[[ Task inputs open ]]
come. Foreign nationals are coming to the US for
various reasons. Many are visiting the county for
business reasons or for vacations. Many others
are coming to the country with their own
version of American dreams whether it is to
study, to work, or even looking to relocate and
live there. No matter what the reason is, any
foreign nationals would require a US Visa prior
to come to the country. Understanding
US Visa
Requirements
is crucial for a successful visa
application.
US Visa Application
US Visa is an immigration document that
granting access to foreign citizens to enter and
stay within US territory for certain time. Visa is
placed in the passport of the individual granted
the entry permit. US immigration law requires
[[ Task inputs closed ]]
Your instructions: Show the lines above that include "coming".

Result:
come. Foreign nationals are coming to the US for
are coming to the country with their own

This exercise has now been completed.